What Is The CEO Worth?

Wage disparity between executives and workers has been on the increase for several decades. In 1982, the average CEO of large US firms made 42 times the wage of the average worker. By 2001, that number increased to a staggering 531 times *. Opponents of this disparity will argue that intervention is needed to force companies to have higher parity within their wage structures. Others argue that executives are worth every bit of their salaries or companies would not pay them.

Unfortunately, it's difficult to know what a CEO is actually worth. In theory, letting the market decide what to pay executives should establish reasonable ranges, as companies which pay their executives too much will suffer from lower profits than firms with better compensation practices. In practice, however, the market makes plenty of mistakes. When investors investigate the pay structures of executives in companies in which they are interested, there are several important items to look out for.

The first is whether the compensation package rewards a manager only for what he can control. For example, the profit performance of an oil producer is directly related to the price of oil, which is rather volatile. But the oil company's CEO has no control of that price. If bonuses and options are not indexed to the price of oil, the manager's compensation is unrelated to his skill and effort.

Compensation also appears to be sticky on the way down. While bonuses and salaries rise as a company does well, they do not decline when a company does poorly. This not only exacerbates the first point above, but it results in an incentive structure which is asymmetric (heads, I win big...tails, I don't lose) leading to excessive risk-taking. Golden parachutes also protect managers even following poor performance.

Finally, managers have company-specific knowledge that the rest of us don't, and so they are able to take advantage of situations with their superior information. For example, they can sell shares or even retire when expectations are at their peak relative to fundamentals.

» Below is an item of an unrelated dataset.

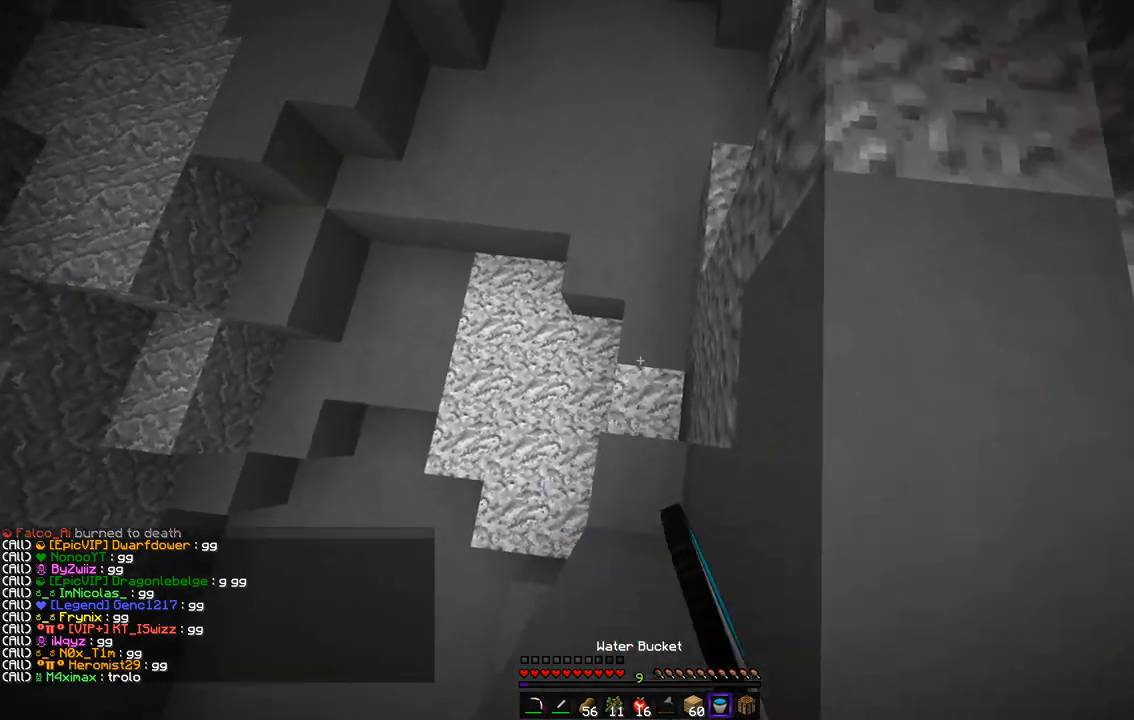
{"keys": ["z"], "mouse": ["right"], "events": [[84, "d", "down"], [219, "d", "up"], [219, "mouse_right", "down"], [320, "mouse_right", "up"], [337, "mouse_right", "down"]]}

The above issues can be counterbalanced. Restricted stock (when restricted until long after the end of a manager's employment), structures which are aligned with what an executive can control, and symmetric rewards/punishments are examples of how enlightened boards are ensuring they are getting a good deal for their money. Investors can protect themselves from falling victim to excesses in executive compensation by ensuring the companies in which they invest have sound practices where shareholder interests are maintained.

* McKinsey study: A New Era in Governance, McKinsey Quarterly 2, 2004

1 comment:

Biology said...

I do agree with the comments posted by Observero0 but I'm not that concerned about CEO pay in privately-owned companies that run their businesses effectively. We should all be rewarded by a job well done. It's those clueless fat cats sucking off the government teat that I despise. From the moment a company - any company - takes a single dollar in government money to right the wrongs the company has made, that is no longer a private company. It's a company owned by our government. We need to put a stop to our corporate welfare system that makes billionaires out of crooks, thieves, and swindlers. And idiots. As a government-owned entity, rules and regulations - and limitations - kick in the moment the government cash is accepted. And there is no reason for rewarding bad or stupid behavior - yours, mine, anybody's. I read elsewhere today some AIG execs are threatening to leave because their paychecks are going to reflect the piss-poor job they've done lately.